Ebook: Advanced Linear Cryptanalysis of Block and Stream Ciphers

Linear cryptanalysis, whose original ideas can be traced back to the seminal works of Anne Tardy-Corfdir and Henri Gilbert, A Known Plaintext Attack of FEAL-4 and FEAL-6, presented at Crypto'91, as well as the now classical paper of Eurocrypt'93 by Mitsuru Matsui, Linear Cryptanalyis of DES Cipher, has quickly demonstrated to be one of the most efficient ways to break symmetrical cryptographic primitives.

Since its invention in the early 90s, several theoretical and practical aspects of this technique have been well studied, understood and generalized, resulting on the one hand in much more elaborated attacks against certain ciphers and on the other hand, in some negative results regarding the potential of various attempts of generalization.

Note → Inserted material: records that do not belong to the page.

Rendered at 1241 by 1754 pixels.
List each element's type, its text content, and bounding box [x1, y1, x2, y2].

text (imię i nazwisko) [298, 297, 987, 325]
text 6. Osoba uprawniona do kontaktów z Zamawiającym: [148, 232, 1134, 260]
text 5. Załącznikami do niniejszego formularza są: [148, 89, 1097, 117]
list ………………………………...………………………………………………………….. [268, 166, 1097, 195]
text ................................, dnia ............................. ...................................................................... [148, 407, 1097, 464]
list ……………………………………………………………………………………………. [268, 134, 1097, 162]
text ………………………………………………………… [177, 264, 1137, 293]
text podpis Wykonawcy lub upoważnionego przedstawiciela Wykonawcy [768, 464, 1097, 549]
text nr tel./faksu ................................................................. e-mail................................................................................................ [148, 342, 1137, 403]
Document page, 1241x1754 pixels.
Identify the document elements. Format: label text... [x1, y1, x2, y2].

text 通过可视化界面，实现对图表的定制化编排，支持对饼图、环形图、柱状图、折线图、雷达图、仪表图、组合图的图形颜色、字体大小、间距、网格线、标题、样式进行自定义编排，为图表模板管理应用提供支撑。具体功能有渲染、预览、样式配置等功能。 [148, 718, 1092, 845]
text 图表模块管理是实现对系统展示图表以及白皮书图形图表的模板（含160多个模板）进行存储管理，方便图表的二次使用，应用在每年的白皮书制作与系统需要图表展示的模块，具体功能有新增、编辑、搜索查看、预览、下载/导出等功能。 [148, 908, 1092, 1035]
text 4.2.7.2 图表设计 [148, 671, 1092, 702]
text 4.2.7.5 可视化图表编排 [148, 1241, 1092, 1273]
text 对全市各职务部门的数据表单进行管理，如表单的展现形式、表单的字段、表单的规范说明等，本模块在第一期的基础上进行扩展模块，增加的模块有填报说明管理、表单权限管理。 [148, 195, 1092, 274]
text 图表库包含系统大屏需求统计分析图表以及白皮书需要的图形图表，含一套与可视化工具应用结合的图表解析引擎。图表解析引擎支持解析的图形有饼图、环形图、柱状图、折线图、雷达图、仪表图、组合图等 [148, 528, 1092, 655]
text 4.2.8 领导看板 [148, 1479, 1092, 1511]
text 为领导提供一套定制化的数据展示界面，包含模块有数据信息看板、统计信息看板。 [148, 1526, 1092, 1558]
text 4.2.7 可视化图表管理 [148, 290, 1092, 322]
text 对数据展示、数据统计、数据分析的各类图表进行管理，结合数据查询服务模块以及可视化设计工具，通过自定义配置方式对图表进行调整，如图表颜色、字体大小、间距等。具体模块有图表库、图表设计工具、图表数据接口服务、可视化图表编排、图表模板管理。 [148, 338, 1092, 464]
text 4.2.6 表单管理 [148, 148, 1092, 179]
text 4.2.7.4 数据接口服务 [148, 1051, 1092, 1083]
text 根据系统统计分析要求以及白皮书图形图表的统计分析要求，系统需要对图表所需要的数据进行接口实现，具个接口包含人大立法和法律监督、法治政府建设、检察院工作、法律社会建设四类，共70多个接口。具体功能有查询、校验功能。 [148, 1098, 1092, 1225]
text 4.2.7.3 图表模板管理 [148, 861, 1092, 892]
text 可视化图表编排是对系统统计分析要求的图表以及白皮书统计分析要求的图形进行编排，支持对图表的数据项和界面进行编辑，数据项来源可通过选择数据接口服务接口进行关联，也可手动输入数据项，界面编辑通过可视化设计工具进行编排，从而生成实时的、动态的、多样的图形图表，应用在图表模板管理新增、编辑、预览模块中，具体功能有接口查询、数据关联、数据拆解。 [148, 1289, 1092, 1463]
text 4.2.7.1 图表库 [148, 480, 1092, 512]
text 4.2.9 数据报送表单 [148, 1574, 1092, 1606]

We believe that the field is now sufficiently mature to take a snapshot of its current state and look at future potential developments. This volume aims at giving a recent state-of-the-art in the discipline, and to expose its latest developments. It consists of five parts:

- The first part, written by Baudoin Collard and François-Xavier Standaert, provides a thorough treatement and an experimental survey of the basic assumptions in linear cryptanalysis and their consequences for the design of modern block ciphers.

- The second part, written by Miia Hermelin and Kaisa Nyberg, is exposing a theory of multidimensional linear attacks on block ciphers.

- The third part, written by Martin Hell and Thomas Johansson, is a survey of how linear attacks can be applied on stream ciphers that gives an overview of the development of linear attacks as well as a theoretical explanation on how a linear attack on a stream cipher is typically launched today.

- The fourth part, written by Benoît Gérard and Jean-Pierre Tillich, details several interesting and useful links between linear cryptanalysis and coding theory.

- Finally, the fifth part, written by Joan Daemen and Vincent Rijmen, discusses how correlation analysis can be conducted at the level of elements of GF(2ⁿ) without having to deal with field representation issues.

We hope that the contents of this book will be useful and appreciated by anybody willing to dive into this fascinating, yet complex part of symmetrical cryptanalysis.

Finally, we would like to warmly thank many people: the authors of the five parts, for their high-quality contributions; Raphael C.-W. Phan, a coordinating editor of the Information for Cryptology and Information Security Series published by IOS Press, for having proposed us to edit a volume related to linear cryptanalysis; and Maarten Fröhlich, Carry Koolbergen and Maureen Twaig, from IOS Press, for their patience with respect to the numerous missed deadlines and the smooth publishing process.

Anne Canteaut (INRIA) and Pascal Junod (HEIG-VD), August 2011

Linear cryptanalysis is one of the most investigated attack against modern block ciphers. It has significantly influenced the design of symmetric encryption algorithms. However, because of the large cardinality of the problems they raise, security evaluations against these attacks frequently rely on a number of simplifying assumptions. In this chapter, we provide an experimental review of the basic hypotheses used in linear cryptanalysis, and take advantage of our experiments to discuss the practical and provable security approaches for designing secure ciphers.

In this article, the theory of multidimensional linear attacks on block ciphers is developed and the basic attack algorithms and their complexity estimates are presented. As an application, Cho's multidimensional linear distinguisher for the block cipher PRESENT is discussed in detail.

This paper is a survey of how linear attacks can be applied on stream ciphers. It gives an overview of the development of linear attacks and a short theoretical explanation on how a linear attack on a stream cipher is typically launched today. The main part of the paper is then a more detailed description of the application of linear attacks on three stream cipher designs, namely Grain, Pomaranch, and SNOW.

The main topics where coding theory can be useful for linear cryptanalysis are finding linear approximations of a cipher [6,7], recovering efficiently key bits from statistical data [1,9] and estimating the data complexity of a linear cryptanalysis [9]. We give an overview of such results here.

In this paper we provide a description of Rijndael using only algebraic operations in GF(2⁸). How the elements of GF(2⁸) are represented in bytes can be seen as a detail of the specification. In classical correlation analysis such as linear cryptanalysis, however, one works at the bit level and must assume a specific representation to study the propagation properties. We demonstrate how to conduct correlation analysis at the level of elements of GF(2ⁿ), without having to deal with representation issues. While this approach does not result in better bounds or stronger attacks, it allows to analytically address the resistance against linear cryptanalysis similar to what has been done for differential cryptanalysis in [3]. Further we show how linear functions over GF(2)ⁿ map one-to-one to linear functions over GF(2ⁿ) by the choice of a basis, and make the link with their mask propagation properties.